At about 6:50 a.m., Steindler entered the garage and found Miller hiding behind a car. She was wearing high-heeled boots, blue jeans and a white coat. She had no gloves on, and her fingers were cut up as a result of thrashing around in the woods.
“She was so cold,” Steindler said. “I was more concerned about her safety at that point.”
Steindler said Miller declined medical treatment and was taken to the sheriff’s department, where her friends brought her dry clothes. She was charged with fleeing the scene and not reporting the accident.
“At that point she was lucid, coherent but upset and somewhat scared,” Steindler said. “She was very apologetic, and she told me she didn’t remember anything.”
Two days later, Miller brought cookies to the sheriff’s office as a thank-you, Steindler said.
Then about a week or so later, Miller appeared in the sheriff’s office again to take care of the summons she was issued. DiSalvo saw her with her hands wrapped in bandages and talked to her about the incident.
“It wasn’t until a few days later that it came to light what happened,” DiSalvo said. “I think there is a real possibility that she was drugged.”
Steindler estimates that Miller was outside in the snow for at least 90 minutes, judging from her tracks and searchers’ observations. She was found about a mile from where she wrecked the car.
“She came close to dying,” he said.
Miller told authorities that she doesn’t remember anything after about 1:30 a.m., when she drank a glass of water at the nightclub she was at.
Friends told police that Miller had taken a bus to the Brush Creek intercept lot, where her car was parked.
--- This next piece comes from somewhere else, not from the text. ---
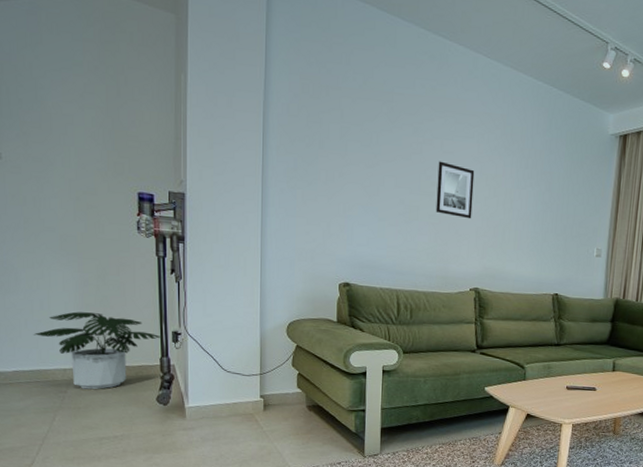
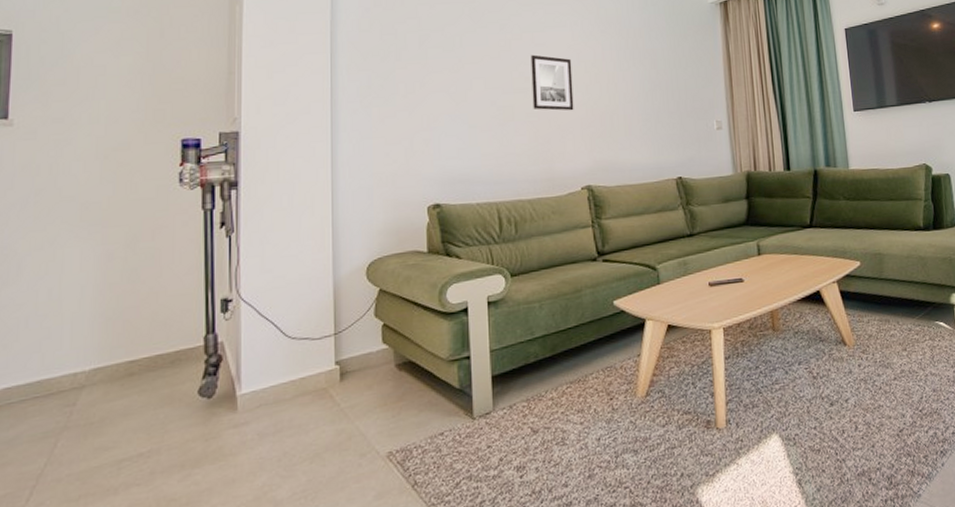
potted plant: present [33,311,162,390] -> none [35,292,207,396]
A similar incident occurred the same night in which a man was out with friends, had a few drinks at a bar and then went to a Christmas party. He said he doesn’t remember anything after about 10 minutes of being there.
He said he woke up the next morning at 7 a.m. with a broken nose, lacerations to his face, bruises on his body and inside a utility closet near the Marolt barn.
The man said he might have picked up a drink that wasn’t his, or someone slipped something into his when he wasn’t watching. There had been a city-wide blackout that night, and he was using a flashlight to see.
“I was there for about 20 minutes, then we went to the party, and I don’t remember anything 10 minutes after that,” he said, adding his friends said he was “completely fine” and then “completely gone.”
“I was falling over, couldn’t really talk,” he said, based on what his friend told him. His roommate tried to walk him home, but the man apparently went crazy and ran west on Main Street at about 10 p.m.
“I don’t remember any of it,” he said. “I woke up and I was so freaked out … I ran straight back to my apartment in a full sprint.”
He reported the incident to police the next day.
The man said it was miraculous that he didn’t suffer frostbite because he had no hat, gloves or jacket on.
“That is why I was so concerned,” he said of what could have happened.
Neither Miller – who had a couple of drinks at a local bar – or the man had been in the same places that night.
“I put the cases together and realized there was a connection,” DiSalvo said. “Both people acted the same way.
“It scared these two people a lot.”
DiSalvo said he has grown increasingly concerned that an individual or individuals are slipping drugs into people’s drinks in Aspen.
“Roofie” is a slang term for a flunitrazepam tablet, which also is known as Rufinol. The drug is typically slipped into an unattended cocktail without the victim knowing it. The drug’s effects cause a person to become confused, drowsy and lose their memory.
DiSalvo said by the time people report that they may have been drugged, the drug is out of their systems. He added that he suspects that there are many more people who don’t report similar incidents either because they thought they were just drunk or don’t remember.
He noted another incident that occurred more than a year ago when a woman was slipped a roofie and was sexually assaulted. The case is still under investigation.
“This is a legitimate problem that is really worrying me,” he said. “We’re trying our best to investigate.”
DiSalvo asked that people be mindful of their cocktails – never leave them unattended and don’t accept drinks from strangers. He also asked that bartenders be watchful of their patrons.